• [TASK OBJECTIVE]: Reproduce the text lines of the data below verbatim, leaving out the pictures.

Data items
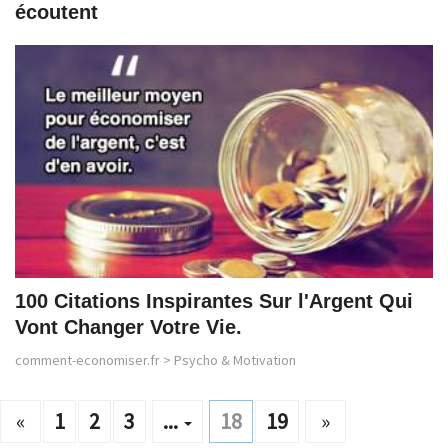
écoutent
100 Citations Inspirantes Sur l'Argent Qui
Vont Changer Votre Vie.
comment-economiser.fr
>
Psycho & Motivation
«
1
2
3
...
18
19
»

• [RESPONSE TO THE TASK]:
écoutent
100 Citations Inspirantes Sur l'Argent Qui
Vont Changer Votre Vie.
comment-economiser.fr
>
Psycho & Motivation
«
1
2
3
...
18
19
»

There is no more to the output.